Donald Trump torna nel mirino delle critiche per un nuovo attacco alle giornaliste. Dopo lo sfogo virale in cui aveva definito “maiala” la corrispondente di Bloomberg Catherine Lucey — traduzione già utilizzata dai media italiani per rendere il suo “quiet, pig” — l’ex presidente degli Stati Uniti ha rivolto un altro insulto a una reporter del New York Times.

In un post su Truth Social, Trump ha preso di mira la giornalista Katie Rogers definendola “brutta, dentro e fuori”, risposta al reportage del New York Times che analizzava i suoi impegni pubblici e rilevava una presenza più ridotta rispetto al suo primo mandato, con occasionali segni di stanchezza.

L’attacco a Rogers e la difesa del New York Times

Trump ha accusato il quotidiano di pubblicare articoli “in malafede”, sostenendo che i giornalisti del Times “ci sono ricascati”, alludendo al loro presunto accanimento. Nel suo post, ha scritto: “L’autrice dell’articolo, Katie Rogers, incaricata di scrivere solo cose negative su di me, è una giornalista di terza categoria che è brutta, sia dentro che fuori.”

Sui social media, molti hanno criticato l’ennesima uscita sessista del presidente, sottolineando che Trump ha preso di mira Rogers ma non il coautore dell’articolo, Dylan Freedman. Numerosi utenti hanno collegato l’episodio al precedente insulto rivolto a Lucey e alle sue frasi misogine del passato.

Di seguito sono riportate alcune delle reazioni:

Charlie Stadtlander, portavoce del New York Times, ha difeso i suoi giornalisti, scrivendo: "I servizi del Times sono accurati e si basano su resoconti di prima mano dei fatti. I nomi e gli insulti personali non cambiano le cose, né i nostri giornalisti esiteranno a coprire questa amministrazione di fronte a tattiche intimidatorie come questa".

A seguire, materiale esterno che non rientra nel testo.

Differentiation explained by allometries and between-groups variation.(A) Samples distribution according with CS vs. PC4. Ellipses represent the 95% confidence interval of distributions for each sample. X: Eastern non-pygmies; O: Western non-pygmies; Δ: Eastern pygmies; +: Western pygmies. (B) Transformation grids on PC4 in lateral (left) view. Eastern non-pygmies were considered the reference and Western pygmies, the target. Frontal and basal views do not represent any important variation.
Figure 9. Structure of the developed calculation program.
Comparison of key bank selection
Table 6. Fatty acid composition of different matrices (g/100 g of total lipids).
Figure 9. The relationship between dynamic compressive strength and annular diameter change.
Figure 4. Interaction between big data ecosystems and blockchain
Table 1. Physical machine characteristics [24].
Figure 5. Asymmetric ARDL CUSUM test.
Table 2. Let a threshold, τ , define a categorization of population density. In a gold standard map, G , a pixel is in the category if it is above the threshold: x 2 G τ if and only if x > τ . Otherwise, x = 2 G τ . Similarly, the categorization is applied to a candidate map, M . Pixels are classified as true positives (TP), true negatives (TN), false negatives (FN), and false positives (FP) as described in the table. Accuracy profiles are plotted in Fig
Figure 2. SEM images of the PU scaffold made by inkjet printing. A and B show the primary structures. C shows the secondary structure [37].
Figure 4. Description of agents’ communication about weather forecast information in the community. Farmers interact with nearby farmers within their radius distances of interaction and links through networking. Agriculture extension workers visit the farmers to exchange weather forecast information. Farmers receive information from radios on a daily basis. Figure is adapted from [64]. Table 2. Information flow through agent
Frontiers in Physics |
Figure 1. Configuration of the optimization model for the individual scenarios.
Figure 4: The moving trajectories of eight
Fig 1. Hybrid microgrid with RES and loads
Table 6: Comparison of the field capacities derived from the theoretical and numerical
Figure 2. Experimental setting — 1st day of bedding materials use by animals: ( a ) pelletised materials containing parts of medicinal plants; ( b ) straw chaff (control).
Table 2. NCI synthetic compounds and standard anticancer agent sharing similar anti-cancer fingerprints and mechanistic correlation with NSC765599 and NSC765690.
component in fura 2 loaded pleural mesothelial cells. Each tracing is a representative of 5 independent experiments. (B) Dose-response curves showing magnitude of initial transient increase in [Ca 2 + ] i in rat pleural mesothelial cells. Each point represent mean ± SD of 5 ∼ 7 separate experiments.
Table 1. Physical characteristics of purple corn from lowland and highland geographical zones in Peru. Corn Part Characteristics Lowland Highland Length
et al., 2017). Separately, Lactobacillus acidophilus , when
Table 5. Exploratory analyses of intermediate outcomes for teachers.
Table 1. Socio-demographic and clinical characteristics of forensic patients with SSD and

La dichiarazione prosegue: "Giornalisti esperti e scrupolosi come Katie Rogers esemplificano come una stampa indipendente e libera aiuti il popolo americano a comprendere meglio il proprio governo e i suoi leader".

La Casa Bianca ha però preso le parti di Trump. La portavoce Abigail Jackson ha dichiarato che il presidente “non è mai stato politicamente corretto” e che il suo linguaggio non ha nulla a che vedere con il genere: “La fiducia nel mondo dei media è ai minimi storici”.

Un funzionario aveva difeso anche il precedente “tranquilla, porcellina” rivolto a Lucey, sostenendo che la giornalista si era comportata “in modo non professionale”, senza fornire prove.

Un modello ricorrente

Gli attacchi di Trump alle giornaliste sono parte di una lunga storia: dalla frase su Megyn Kelly ai tempi della prima campagna presidenziale, agli scontri con Yamiche Alcindor, fino al celebre insulto a Rosie O’Donnell definita un “grosso, grasso maiale”. Solo pochi giorni fa aveva apostrofato Mary Bruce di ABC News come “una giornalista terribile”.

La Society of Professional Journalists ha condannato gli attacchi, affermando che fanno parte di “un chiaro schema di ostilità, spesso diretto alle donne”, che mina il ruolo della stampa libera.

Caroline Hendrie, direttrice dell’associazione, ha commentato: “Quando i giornalisti pongono domande difficili, soprattutto sull’omicidio di un collega, non sono loro a doversi vergognare. È grave che un leader cerchi di silenziarli”.